Texto proporcionado:
<<<<
En segundo lugar, todos nosotros tenemos experiencia de que Dios quiere entrar en nuestra presencia. Quiere entrar en nuestra presencia. Quiere darnos su luz. Quiere mostrarnos quién es Él. Quiere decirnos lo que desea de nosotros.
 
En tercer lugar, el Señor, todo esto lo quiere hacer porque quiere que vivamos en alegría. Estamos llamados a la alegría, queridos hermannos. Lo habéis escuchado en el Evangelio: por una parte, viene el ángel, lo visita Dios, entra en su presencia, y le dice a la Virgen: «alégrate, llena de gracia, el Señor está contigo». Estamos llamados a la alegría. Fijaos queridos hermanos que todas las exhortaciones del Papa Francisco tienen la palabra alegría. La que hoy nos entrega también, o la que nos ha dado hoy como regalo en esta Pascua, habla de la alegría. Habla del regocijo. Nos llama a la alegría a todos nosotros.
 
Es verdad que es un Dios, queridos hermanos, que entra en nuestra vida, que quiere entrar en nuestra presencia, que quiere decirnos dónde está la vida del ser humano, que nos llena de alegría… es verdad que esto nos turba, porque los hombres no estamos acostumbrados a tener a alguien que venga a nosotros y nos llene de alegría, de amor, de entrega, de fidelidad. Que nos llene de su gracia. No estamos acostumbrados.
>>>>
Registros proporcionados:
<<<<
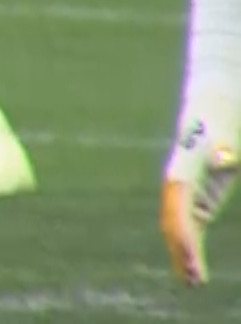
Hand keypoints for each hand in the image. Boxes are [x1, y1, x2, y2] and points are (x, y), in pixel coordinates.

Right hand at [162, 122, 238, 285]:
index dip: (181, 230)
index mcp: (183, 169)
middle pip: (173, 221)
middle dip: (182, 249)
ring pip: (177, 230)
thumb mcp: (226, 139)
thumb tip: (225, 159)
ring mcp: (183, 196)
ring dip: (183, 256)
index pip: (177, 203)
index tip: (190, 254)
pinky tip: (195, 274)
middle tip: (193, 277)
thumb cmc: (222, 129)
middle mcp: (176, 186)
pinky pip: (189, 231)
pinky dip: (191, 252)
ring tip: (193, 283)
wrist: (211, 118)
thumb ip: (225, 150)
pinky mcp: (194, 203)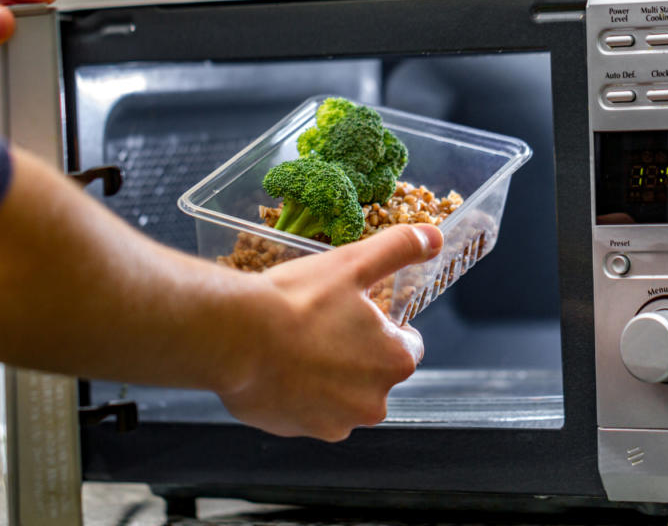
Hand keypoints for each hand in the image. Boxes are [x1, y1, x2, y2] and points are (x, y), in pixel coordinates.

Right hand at [219, 224, 442, 441]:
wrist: (236, 337)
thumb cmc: (296, 302)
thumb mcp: (353, 263)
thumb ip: (398, 249)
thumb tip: (432, 237)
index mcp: (395, 361)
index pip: (407, 345)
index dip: (383, 326)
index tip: (356, 314)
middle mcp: (373, 401)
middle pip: (373, 373)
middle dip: (354, 353)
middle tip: (321, 325)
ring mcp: (336, 421)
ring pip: (340, 395)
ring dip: (327, 376)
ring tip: (296, 345)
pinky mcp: (301, 431)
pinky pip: (307, 411)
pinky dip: (298, 394)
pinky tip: (278, 367)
>>>>
Aplique lo leído:
a - Traduzca al inglés la oración «En segundo lugar, todos nosotros tenemos experiencia de que Dios quiere entrar en nuestra presencia.», tomada del texto sobre la alegría.
b - Prosiga el texto sobre la alegría a partir de su última oración.

Respuestas por tarea:
a - Second, all of us have experienced that God wants to enter into our presence.

b -
La expresión que utiliza el Evangelio, «Ella se turbó ante estas palabras», se refiere precisamente a una turbación que no es negativa. Es la turbación que esta noche tenemos nosotros aquí, cuando hemos escuchado a Dios, que nos dice que nos visita, que nos quiere, que nos llena de alegría. No estamos acostumbrados a eso, queridos hermanos. Pero añade más, Dios. El Señor, lo mismo que le dijo a María que no temiese, nos lo dice a nosotros. Él nos dice que encontraremos siempre gracia en Dios. Encontraremos siempre en Dios a aquel que nos invita a defender la vida, a preservar la vida. Este Dios que comienza haciéndose hombre en el vientre de María por obra del Espíritu Santo, es un Dios que comienza a hacer un cántico a la vida humana, queridos hermanos. Un cántico que a veces, en nuestro mundo, como que lo queremos estropear. Y queremos hacer nosotros otras utilizaciones de la vida humana. Encontremos también nosotros la gracia de Dios.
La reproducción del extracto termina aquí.